Can it be seriously held, by any thinker, that long after God made the
universe,--earth, man, animals, plants, the sun, the moon, and "the stars
also,"--He should so gain wisdom and power from past experience that He
could vastly improve upon His own previous work,--as Burgess, the
boatbuilder, remedies in the Volunteer the shortcomings of the Puritan's
model?

Christians are commanded to _grow in grace_. Was it necessary for God to
grow in grace, that He might rectify His spiritual universe?

The Jehovah of limited Hebrew faith might need repentance, because His
created children proved sinful; but the New Testament tells us of "the
Father of lights, with whom is no variableness, neither shadow of turning."
God is not the shifting vane on the spire, but the corner-stone of living
rock, firmer than everlasting hills.

As God is Mind, if this Mind is familiar with evil, all cannot be good
therein. Our infinite model would be taken away. What is in eternal Mind
must be reflected in man, Mind's image. How then could man escape, or hope
to escape, from a knowledge which is everlasting in his creator?

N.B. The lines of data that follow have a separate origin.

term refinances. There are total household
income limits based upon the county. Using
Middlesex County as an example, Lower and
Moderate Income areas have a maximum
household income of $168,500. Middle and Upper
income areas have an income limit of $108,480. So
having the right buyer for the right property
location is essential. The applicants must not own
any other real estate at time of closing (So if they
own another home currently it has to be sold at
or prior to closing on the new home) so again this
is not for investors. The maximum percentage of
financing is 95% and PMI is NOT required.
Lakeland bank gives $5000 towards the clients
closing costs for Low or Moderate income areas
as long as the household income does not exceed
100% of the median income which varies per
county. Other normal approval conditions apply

God never said that man would become better by learning to distinguish evil
from good,--but the contrary, that by this knowledge, by man's first
disobedience, came "death into the world, and all our woe."

"Shall mortal man be more just than God?" asks the poet-patriarch. May men
rid themselves of an incubus which God never can throw off? Do mortals know
more than God, that they may declare Him absolutely cognizant of sin?